Blandine Turki : L’école d’après dans le monde d’après

Le doute plane. La situation sanitaire nous inquiète, nous ne savons pas vers quoi nous allons, de quoi demain sera fait. Mais Blanquer, lui, n’a aucun doute : il ne tient pas compte de la situation exceptionnelle de cette rentrée si perturbée, il persiste dans sa politique, assène que les évaluations standardisées sont une solution à la situation.

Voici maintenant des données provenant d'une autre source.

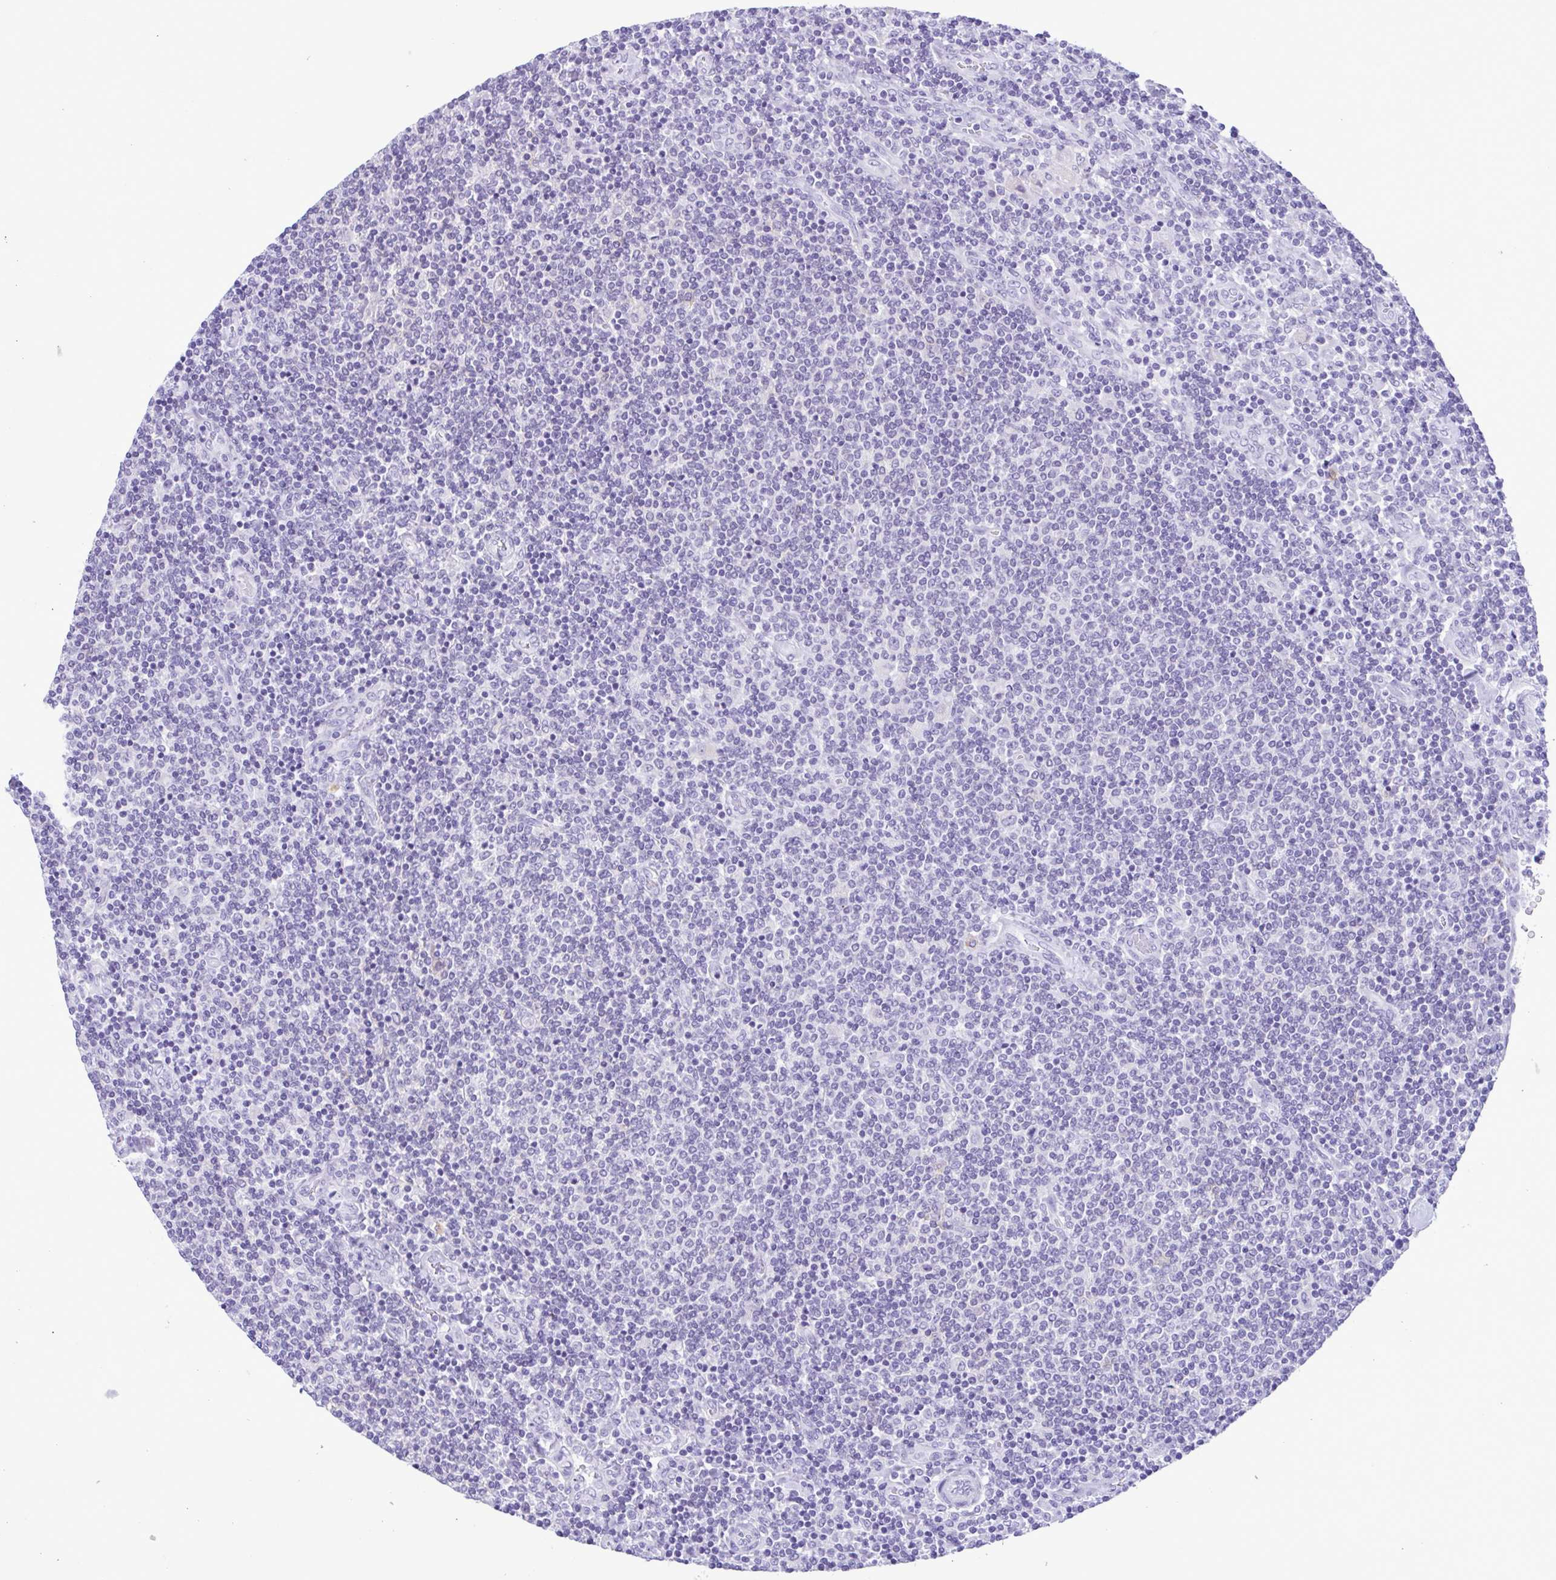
{"staining": {"intensity": "negative", "quantity": "none", "location": "none"}, "tissue": "lymphoma", "cell_type": "Tumor cells", "image_type": "cancer", "snomed": [{"axis": "morphology", "description": "Malignant lymphoma, non-Hodgkin's type, Low grade"}, {"axis": "topography", "description": "Lymph node"}], "caption": "Micrograph shows no protein positivity in tumor cells of lymphoma tissue.", "gene": "SPATA16", "patient": {"sex": "male", "age": 52}}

Il en profite pour renforcer le travail prescrit en publiant des documents sur Eduscol, où il s’arrange avec les programmes officiels et guide les enseignant.es dans la voie d’étranglement que sont ses fondamentaux . Aucun doute non plus sur qui est visé par cette politique éducative : les enfants issus des classes populaires qui en sont les premières victimes. Ce sont eux qui sont évincés le plus tôt des filières dites d’excellence. Ce sont eux à qui on refuse d’abord l’ensemble des savoirs nécessaires à une vie émancipée en société. Avec ce durcissement, cet enfermement de nos pratiques pour qu’elles participent de l’augmentation des inégalités scolaires, c’est notre démocratie tout entière qui est en danger.

Notre système éducatif est astreint à une obligation de moyens afin de lutter contre l’échec scolaire, et contre les inégalités. Mais rien n’a été débloqué suite à l’ébranlement qu’a subi l’éducation nationale, le choix a été délibéré de ne pas se préoccuper de la situation. Le trop faible volume de création de postes dans le premier degré n’a rien résolu et il reste toujours 1300 places non pourvues au concours. A cette situation exceptionnelle, ils ont proposé des moyens au rabais.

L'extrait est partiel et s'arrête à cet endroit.